▶ WHAT THIS TASK INVOLVES:
For the data below, restate word for word only the lines from the line containing "right wrist: (357, 403, -14)" through the line containing "right hip: (479, 408, -6)", both ends included.

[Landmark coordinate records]
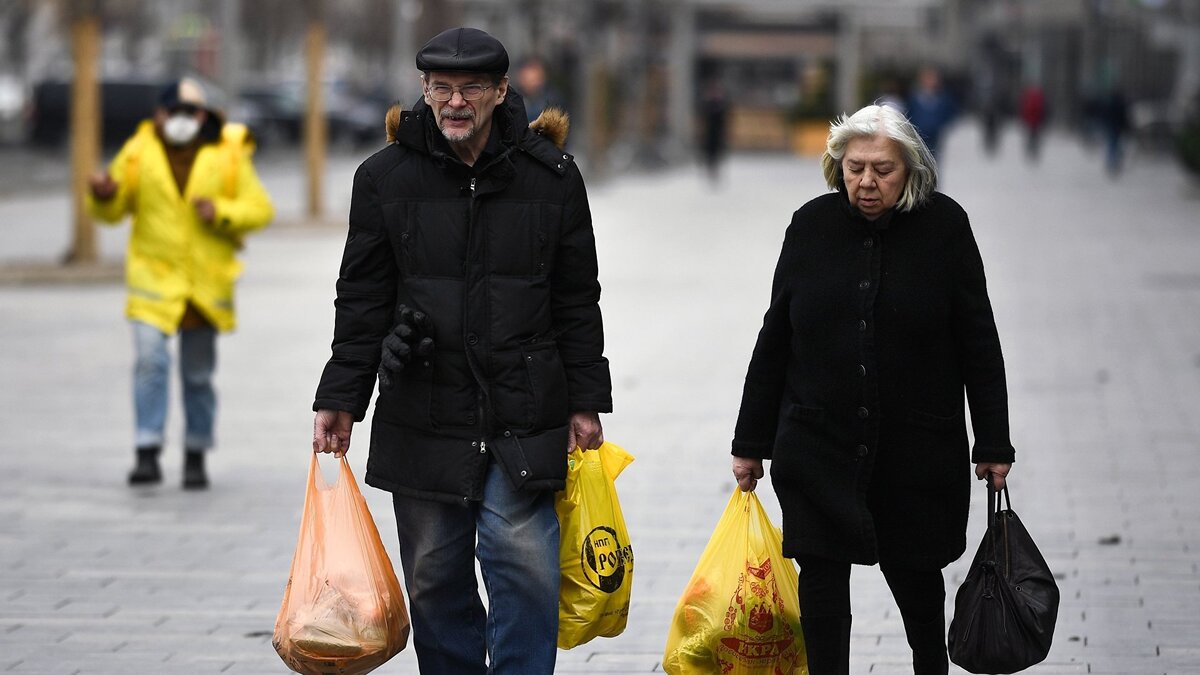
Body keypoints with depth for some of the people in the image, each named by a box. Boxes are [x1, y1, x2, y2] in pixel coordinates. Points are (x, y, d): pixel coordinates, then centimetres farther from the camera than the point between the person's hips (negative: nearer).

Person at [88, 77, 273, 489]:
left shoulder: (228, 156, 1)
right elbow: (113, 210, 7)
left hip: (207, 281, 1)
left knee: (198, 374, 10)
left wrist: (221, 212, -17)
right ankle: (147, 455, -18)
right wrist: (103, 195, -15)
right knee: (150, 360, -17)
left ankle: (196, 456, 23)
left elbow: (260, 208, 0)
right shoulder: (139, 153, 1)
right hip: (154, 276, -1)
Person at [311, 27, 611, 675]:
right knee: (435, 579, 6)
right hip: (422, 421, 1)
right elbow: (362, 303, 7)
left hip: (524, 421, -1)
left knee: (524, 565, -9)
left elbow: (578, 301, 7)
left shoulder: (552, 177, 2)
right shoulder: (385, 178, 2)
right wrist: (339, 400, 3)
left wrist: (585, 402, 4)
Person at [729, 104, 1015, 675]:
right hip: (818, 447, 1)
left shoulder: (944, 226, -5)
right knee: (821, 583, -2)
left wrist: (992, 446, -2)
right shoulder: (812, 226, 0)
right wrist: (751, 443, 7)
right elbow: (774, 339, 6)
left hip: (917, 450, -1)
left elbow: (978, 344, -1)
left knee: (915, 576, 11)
* * *
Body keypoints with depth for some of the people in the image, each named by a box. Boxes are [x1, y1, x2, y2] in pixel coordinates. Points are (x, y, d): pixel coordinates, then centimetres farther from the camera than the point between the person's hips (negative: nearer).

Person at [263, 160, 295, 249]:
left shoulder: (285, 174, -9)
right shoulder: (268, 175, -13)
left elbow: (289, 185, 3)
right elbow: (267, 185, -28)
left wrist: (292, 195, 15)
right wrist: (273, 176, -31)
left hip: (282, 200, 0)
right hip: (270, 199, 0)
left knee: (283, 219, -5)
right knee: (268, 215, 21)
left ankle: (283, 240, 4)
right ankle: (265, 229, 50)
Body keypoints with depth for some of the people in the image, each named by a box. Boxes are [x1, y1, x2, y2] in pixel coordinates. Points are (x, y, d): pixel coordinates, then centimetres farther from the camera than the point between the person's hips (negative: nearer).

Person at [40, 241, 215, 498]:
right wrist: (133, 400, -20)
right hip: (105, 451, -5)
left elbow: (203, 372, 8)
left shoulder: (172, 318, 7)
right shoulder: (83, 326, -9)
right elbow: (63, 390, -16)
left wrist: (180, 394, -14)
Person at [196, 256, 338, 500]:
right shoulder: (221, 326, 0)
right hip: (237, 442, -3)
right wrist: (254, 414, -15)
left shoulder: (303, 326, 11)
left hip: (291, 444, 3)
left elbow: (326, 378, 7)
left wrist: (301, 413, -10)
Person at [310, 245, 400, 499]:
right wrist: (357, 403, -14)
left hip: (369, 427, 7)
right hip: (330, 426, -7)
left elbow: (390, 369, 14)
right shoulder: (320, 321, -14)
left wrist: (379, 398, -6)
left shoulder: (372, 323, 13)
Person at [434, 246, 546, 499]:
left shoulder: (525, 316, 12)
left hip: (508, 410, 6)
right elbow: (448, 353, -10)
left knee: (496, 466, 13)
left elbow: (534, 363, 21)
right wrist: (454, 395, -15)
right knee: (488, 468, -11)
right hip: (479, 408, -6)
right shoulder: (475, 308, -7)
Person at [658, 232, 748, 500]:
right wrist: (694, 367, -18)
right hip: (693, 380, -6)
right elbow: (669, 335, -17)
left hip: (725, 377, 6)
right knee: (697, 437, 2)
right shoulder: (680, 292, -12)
---
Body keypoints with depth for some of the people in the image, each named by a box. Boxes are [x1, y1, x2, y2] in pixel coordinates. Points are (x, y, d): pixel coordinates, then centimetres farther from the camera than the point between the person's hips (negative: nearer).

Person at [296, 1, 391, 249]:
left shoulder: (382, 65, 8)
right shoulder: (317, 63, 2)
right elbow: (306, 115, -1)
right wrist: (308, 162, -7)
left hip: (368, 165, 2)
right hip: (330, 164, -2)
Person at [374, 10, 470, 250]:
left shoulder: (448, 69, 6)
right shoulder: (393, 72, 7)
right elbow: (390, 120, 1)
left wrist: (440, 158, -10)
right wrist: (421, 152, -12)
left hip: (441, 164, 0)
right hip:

▶ RESULT:
right wrist: (357, 403, -14)
left hip: (369, 427, 7)
right hip: (330, 426, -7)
left elbow: (390, 369, 14)
right shoulder: (320, 321, -14)
left wrist: (379, 398, -6)
left shoulder: (372, 323, 13)
Person at [434, 246, 546, 499]:
left shoulder: (525, 316, 12)
left hip: (508, 410, 6)
right elbow: (448, 353, -10)
left knee: (496, 466, 13)
left elbow: (534, 363, 21)
right wrist: (454, 395, -15)
right knee: (488, 468, -11)
right hip: (479, 408, -6)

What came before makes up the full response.